Posted by Brian L. Belen in Books, Reviews.

Suite Francaise is for all intents and purposes the fictional equivalent of The Diary of Anne Frank.

Meant to be part of a five-volume opus by author Irene Nemirovsky, this posthumously published book depicts life in France during the Second World War as seen through the eyes of its various citizens. The first half of the novel (“Storm in June”) recounts the fall of the country to German hands, during which time individuals of high and low birth alike endured the same adversities in the ensuing confusion. The second half (“Dolce”) focuses on the Nazi occupation, albeit framed in the experience of the community within a small country town taken over by German soldiers.

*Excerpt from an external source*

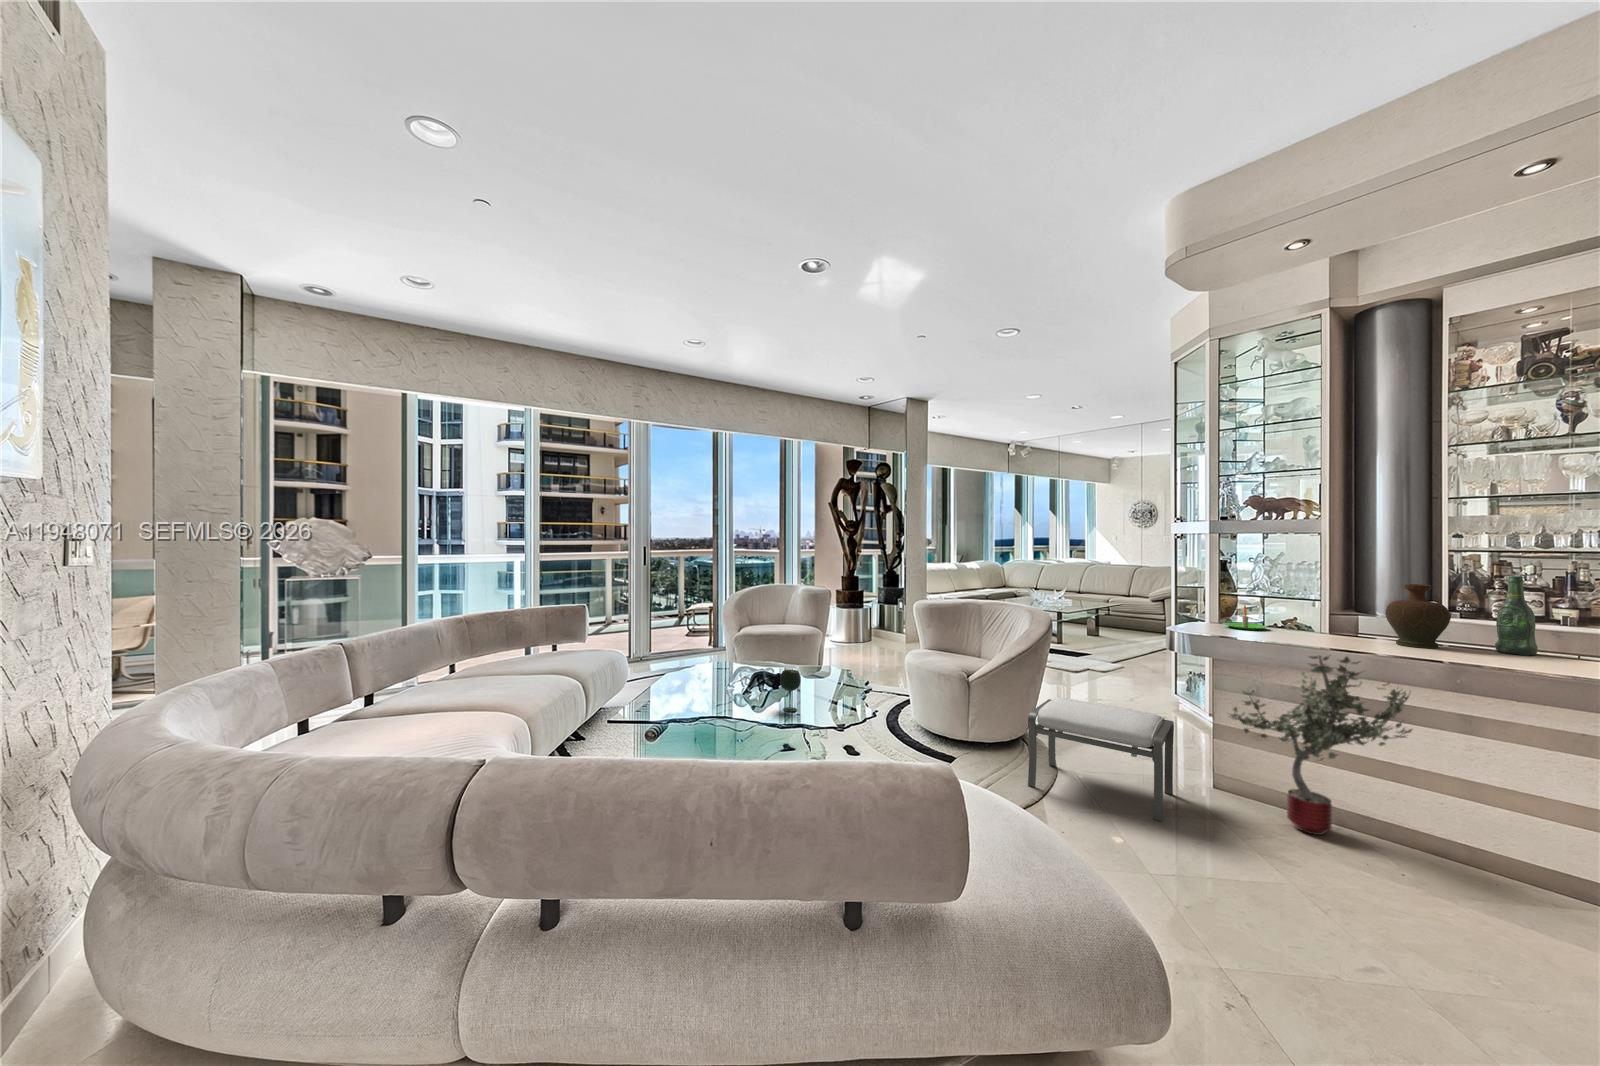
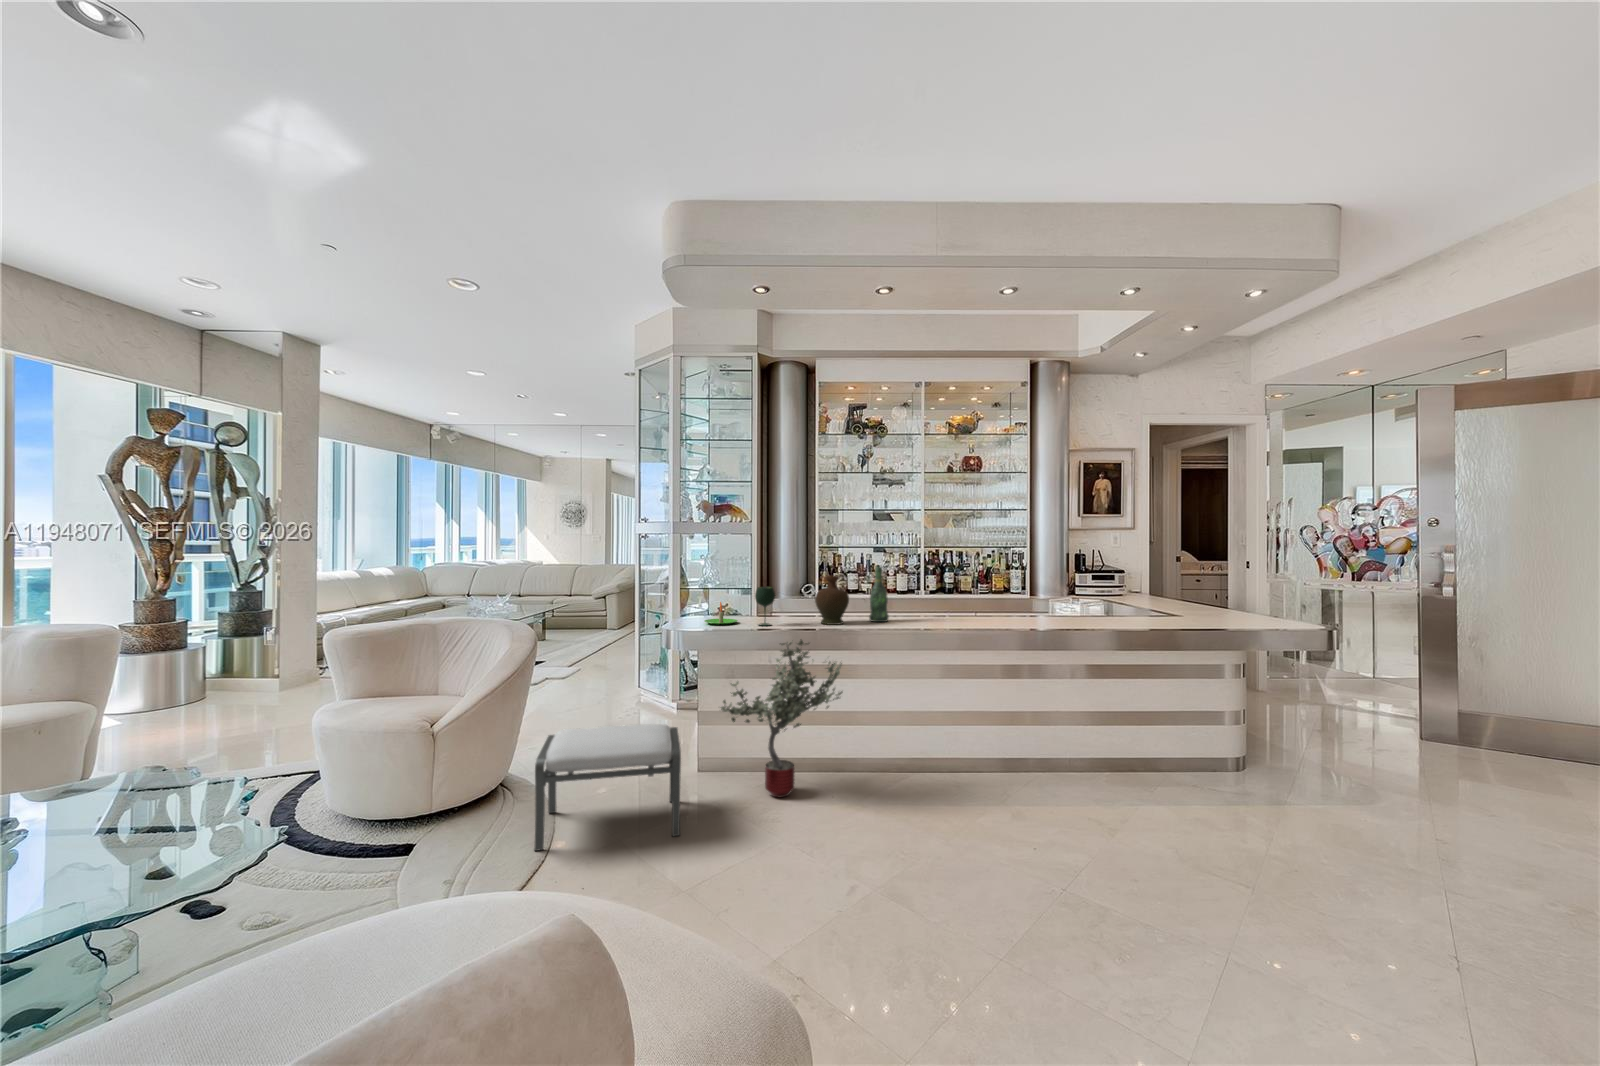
wine glass: present [780,670,801,712] -> present [755,587,775,626]

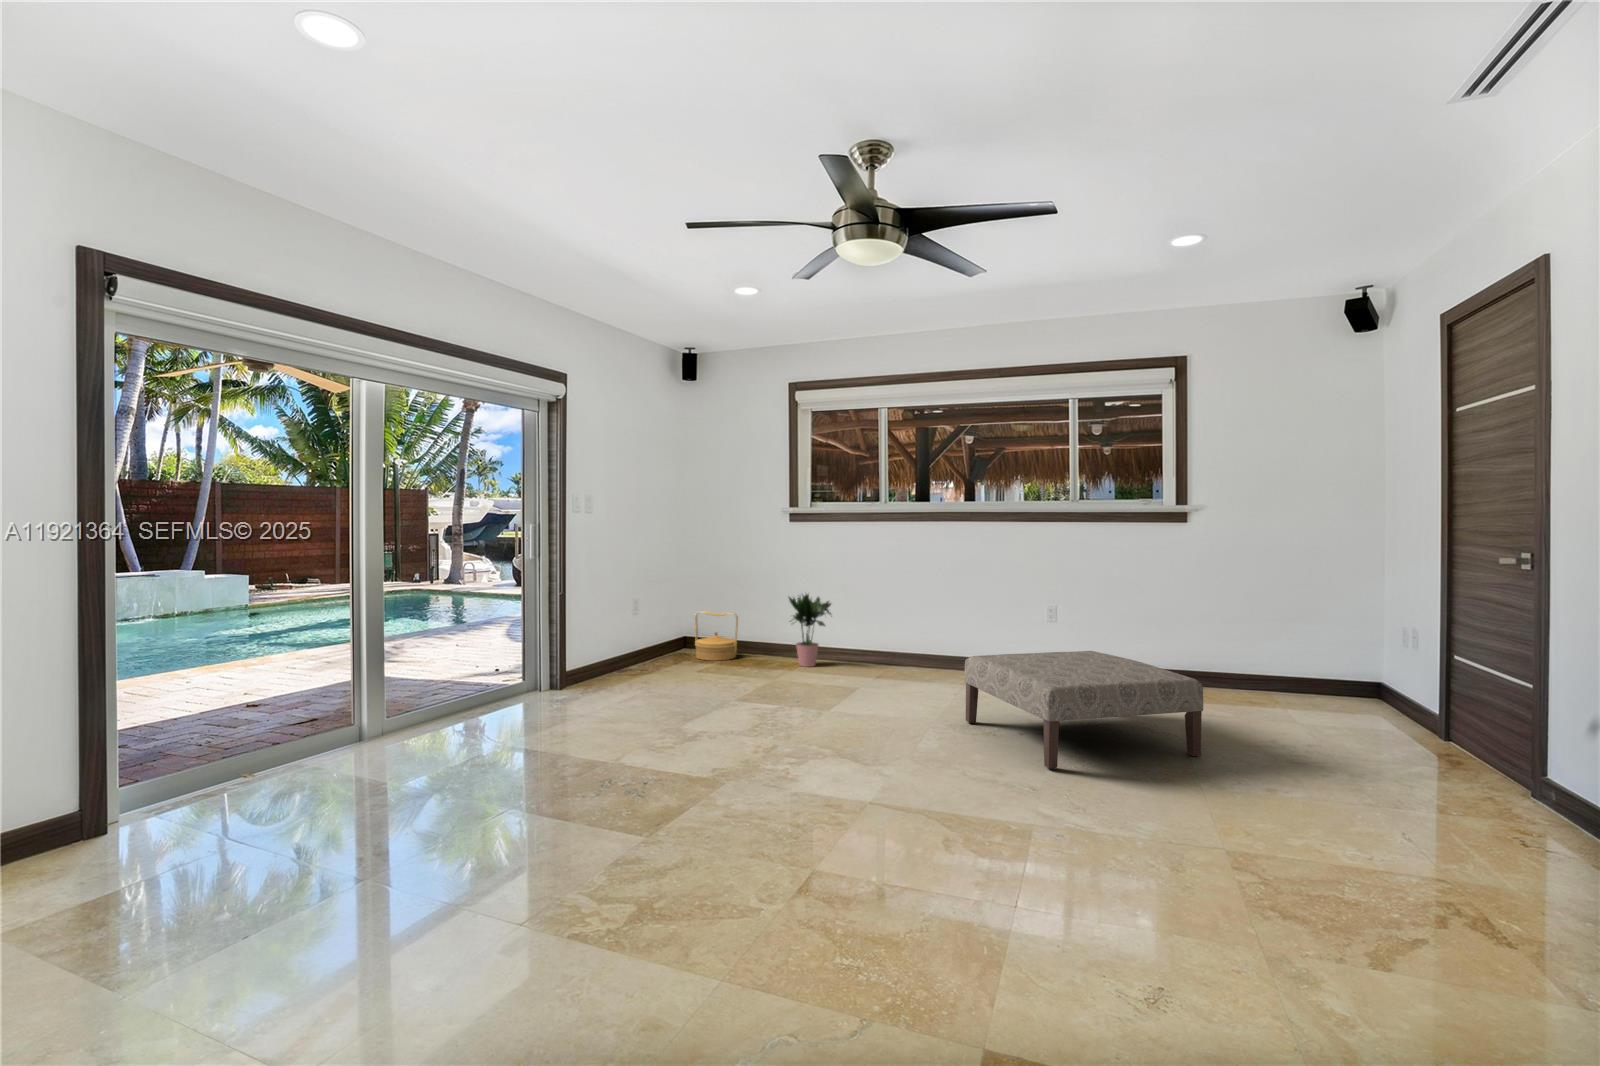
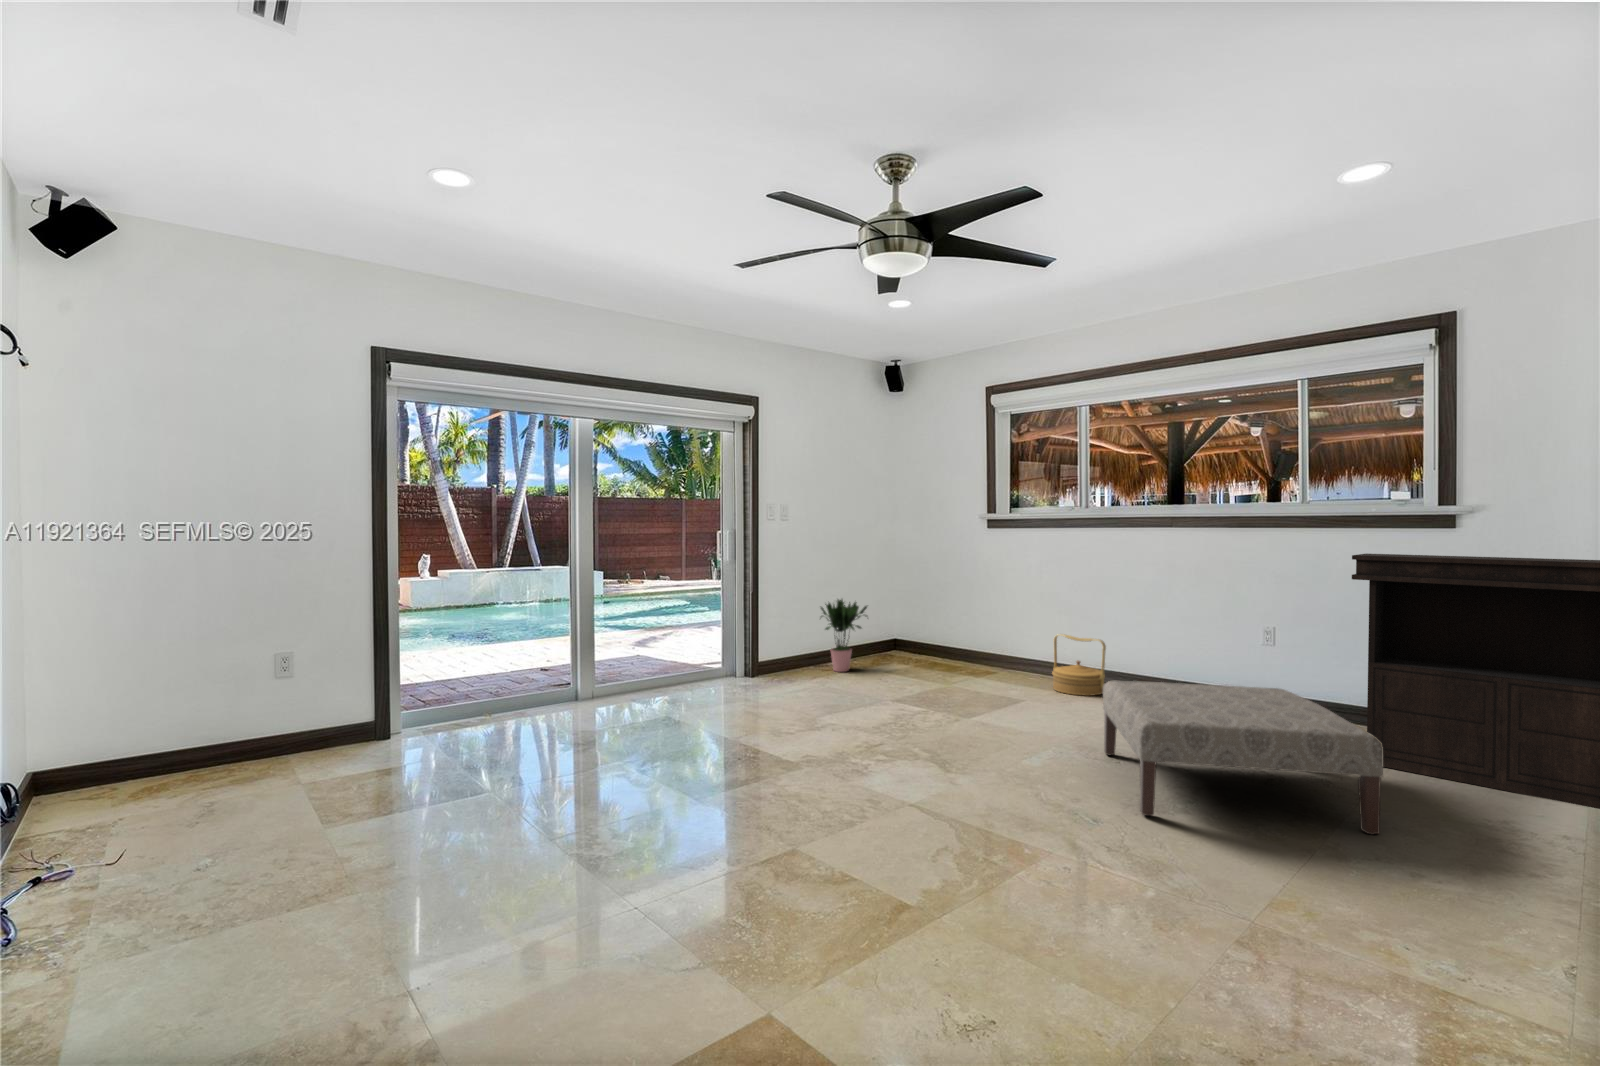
console table: none [1126,540,1333,720] -> present [1352,554,1600,809]
potted plant: present [788,594,831,667] -> present [821,600,867,672]
woven basket: present [695,611,738,661] -> present [1052,634,1106,696]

The novel was never truly finished — though for all intents and purposes the published manuscript tells a reasonably complete set of stories — and in that regard suffers in places where it is clear that the author intended that certain characters be developed further in ensuing volumes. Nevertheless, Suite Francaise remains a standout period piece. If for no other reason, what makes it remarkable is the author’s use of contrast. Whether in terms of how well born and common folk struggled to adapt to trying circumstances (each in their own way) or in the more subtle imagery that manages to evoke a sense of despair one moment then hope, optimism and humanity the next, the result is a novel that is as delicate as it is powerful.